Rather delightfully, the forecourt of the Stallburg stables turned into a little Advent market in the period leading up to Christmas back in 2019.
- Gorgeously lit covered courtyard
- A handful of stalls sold (mostly) gourmet food and drink
- Large central bar also served light meals
- The horses watched on from the sidelines (and Pegasus watched over you from the ceiling above)
- Next dates: TBA (if it goes ahead – not sure if an annual event)
- See also:
Adventmarkt and Lipizzaners
Now part of the Spanish Riding School, the Stallburg dates back to the middle of the 16th century when the future Emperor Maximilian II had it built as a multipurpose facility (which included accommodation for the imperial horses).
Archduke Leopold Wilhelm of Austria even stored around 1400 paintings there in the 17th century, so royal mares and stallions essentially lived beneath an art gallery for many decades.
Given all the history, the Stallburg would make interesting viewing. But it remains off limits to the general public, notwithstanding guided tours*. In 2019, however, the courtyard hosted a small Advent market.
I hope they repeat the exercise again in future years.
When you’ve been to as many Christmas markets as I have, you get a little blasé about new ones. But the 2019 Stallburg market made an excellent impression on me.
Reds and oranges lit up the whole courtyard and stacked arcades, while a giant Pegasus hung from the ceiling. This divine horse even made a reappearance in 2020 and 2021 to provide a bit of mythological cheer for those passing by during advent.
The overall effect was quite wonderful, enhanced by a small ring of tasteful stands mostly selling the kind of gourmet food and drink that make excellent gifts.
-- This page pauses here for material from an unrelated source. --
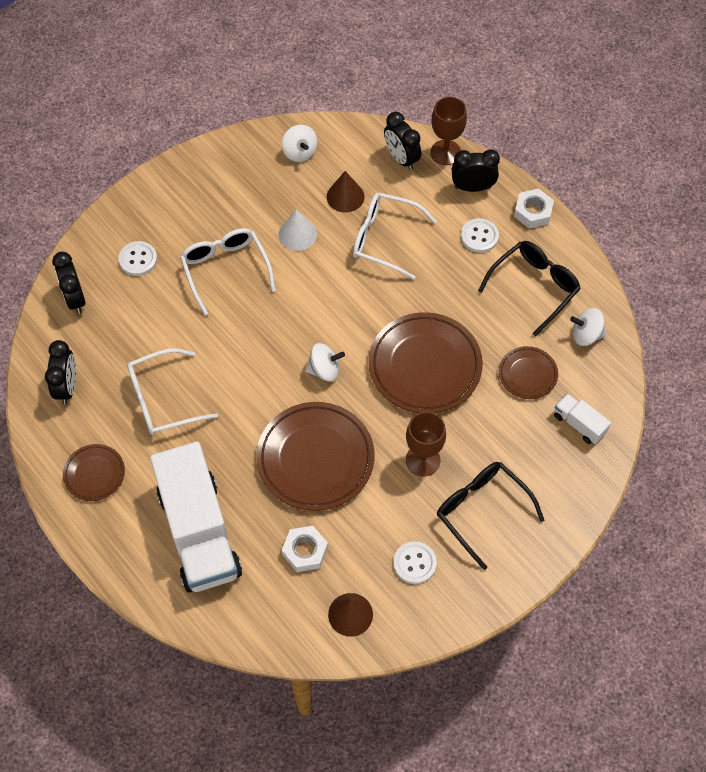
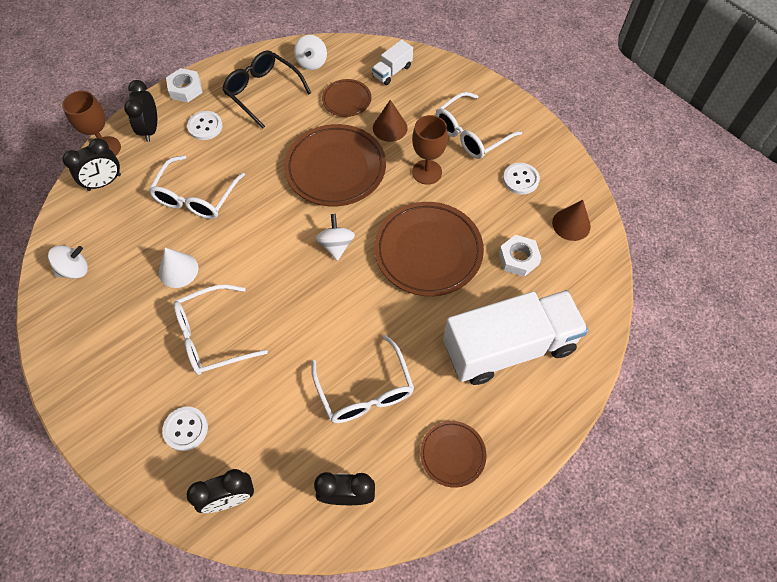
camera: 90 degrees left, 0 degrees up
brown cone [327,171,364,212] -> brown cone moved to [373,100,408,142]
black glasses [437,462,545,570] -> white glasses [435,92,522,159]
Examples included little bottles of schnapps, handmade chocolates, and even a Lipizzaner-themed cake.
All of which is jolly nice, but possibly not the actual highlight because the arcades edging the courtyard house the famous Lipizzaner stallions. And these remarkable animals were all at home.
So, every now and then, a white head popped out above a stable door to cast an elegant and superior eye over proceedings. You couldn’t go right up to the horses, but you could get within a yard or three.
2022 and beyond?
As mentioned earlier, I’m not sure if the event repeats in future years, though I hope so. For reference, the 2019 dates were:
- December 1st, 2019 to January 6th, 2020
- 4pm to 10pm
- Closed December 6th, 24th, 25th, 26th, 30th and 31st, and January 1st
How to get to the Stallburg
They conveniently located the Stallburg near a subway station (or perhaps it was the other way around). Heerengasse on the U3 line is a short walk away.
Otherwise, the 1A and 2A buses stop nearby (Habsburggasse or Michaelerplatz).
Of course, the stables are very close to the Spanish Riding School arena in the Hofburg palace complex, so you may well pass it on foot anyway as you take in the central sights. And another Christmas market (the K.U.K. Weihnachtsmarkt) may be held next door on Michaelerplatz.